Semantic segmentation is a complex task for deep neural networks, especially when limited training data is available. Unlike image classification problems such as Imagenet, semantic segmentation requires a class prediction for every individual pixel rather than just an image-level class. This requires a high level of detail and can be difficult to achieve with limited labeled data.

Obtaining labeled data for semantic segmentation is challenging, as it requires precise pixel annotation, which is time-consuming for humans. In order to maximize learning from a limited set of annotated images while leveraging other non-labeled images, the paper “Semi-supervised semantic segmentation with prototype-based consistency regularization” by Hai-Ming Xu, Lingquio Liu, Quichen Bian, and Zhen Yang focuses on this problem.

Intuition of the approach

One of the biggest challenges with limited annotated data is overfitting, as the pixel-based information from labeled images is not easily generalizable. To address this issue, Xu et al. propose two segmentation heads: a standard linear prediction head and a prototype-based prediction head. A consistency loss is employed to encourage consistency between these two heads.

In semantic segmentation, the variation within the same class can be significant. For example, in the “person” class, there can be pixels for the head, hands, feet, etc. which all look quite different.

The prototype approach involves representing each class with multiple prototypes rather than learning to predict from features to a class in a matrix multiplication. This way, there can be a prototype for the head and another one for the hand in the “person” class.

When a linear classifier learns to correctly predict a class C from features (a, b, c) where a and b are features indicative of the class and c is irrelevant, then the linear classifier will learn to put a low weight on c.
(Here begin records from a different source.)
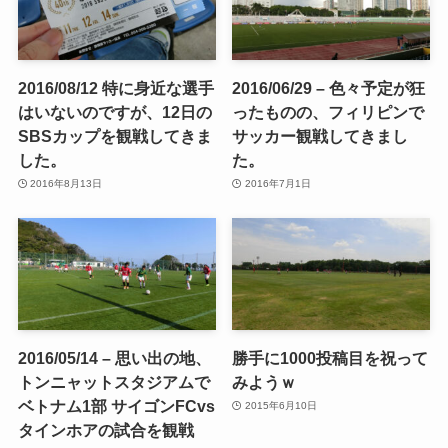
2016/08/12 特に身近な選手
2016/06/29 – 色々予定が狂
はいないのですが、12日の
ったものの、フィリピンで
SBSカップを観戦してきま
サッカー観戦してきまし
した。
た。
2016年8月13日
2016年7月1日
2016/05/14 – 思い出の地、
勝手に1000投稿目を祝って
トンニャットスタジアムで
みようｗ
ベトナム1部 サイゴンFCvs
2015年6月10日
タインホアの試合を観戦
In contrast, a prototype will have c as a relevant dimension as well and cannot undo that, so by ensuring consistency between both, the neural network can learn to rather set the feature c low in this case rather than the weight of c and by this it generates a better representation.


Figure 1 taken from the paper - illustration of the method, see explanation below in text.
Figure 1 taken from the paper - illustration of the method, see explanation below in text.

Their semi-supervised approach works like this (Algorithm 1 + 2 in the paper):

  • Prototypes are initialized:
    • They first train in a regular supervised fashion with the available labels
    • Then feature representations are extracted from the trained network by sampling a certain amount of pixels for each class
    • K-means clustering is used on the sampled representations for each class to create K clusters.
    • For each cluster, the features of it are averaged to obtain K prototypes per class.
  • Train on a labeled and unlabeled set with a student and teacher network
  • The student network uses two segmentation heads (linear and prototype head) and is trained using gradient descent
  • The teacher network uses only the linear head and is an exponential moving average of the student (very slow moving)
  • Each batch is sampled with 50% labeled and 50% unlabeled data
  • For the labeled data, the student network is updated using standard gradient descent
  • For unlabeled data:
    • the teacher generated pseudo-labels using weak augmented versions of the images
    • the student gets a strong augmented version using CutMix and is updated based on the teacher’s predictions (pseudo-labels)
  • The prototypes are updated based on ground truth labels and pseudo-labels
    • The update is done with a parameter alpha which controls how much of the old representation to keep (here alpha = 0.99)
    • The currently learned feature representation is added to alpha times the old representation (1-alpha) times.
    • The pseudo-labels are only used when their prediction confidence is larger than the parameter tau (see below)

To check for each pixel which class it belongs to in the prototype setting, cosine similarity is used. The prototype with the highest similarity to the pixel determines its class assigment.

In addition, a temperature parameter is used for the softmax based prototype similarity which is set to 0.1 to make the distribution sharper, i.e. closer to argmax.

The parameter tau controls which predictions of the teacher are actually used for training the student. Tau can be considered a confidence parameter, so if a prediction probability is larger than tau, it can be used for training the student. Phrased differently, each prediction of the teacher must be larger than tau, so the confidence is high that it will be a good target label for the student. In the paper, tau is set to 0.8.

The model they are using is a ResNet-101 backbone with a DeepLabv3+ decoder with a batch size of 16 (trained on 8 V100 GPUs).


Results look convincing especially the less annotated data you have available where they beat supervised baselines by a large margin and also other semi-supervised methods.

Here is an example result for training on the PASCAL VOC 2012 data set with mean intersection over union (mIoU) as the relevant target metric on the validation data:

Table 1 taken from the paper - mIoU on PASCAL VOC 2012 val data.
Table 1 taken from the paper - mIoU on PASCAL VOC 2012 val data.

Note that compared to the “supervised only” approach, they use several additional images without the labels to get this significant boost of performance.

In addition to numerical results, a t-sne plot of the data distribution is provided which compares the supervised only approach with the proposed approach without prototypes and with the full proposed approach. It can be seen that for some classes, the prototypes lead to a much compacter representation:

Figure 2 taken from the paper - compactness of person class (red outlined box) is better when using prototypes.
Figure 2 taken from the paper - compactness of person class (red outlined box) is better when using prototypes.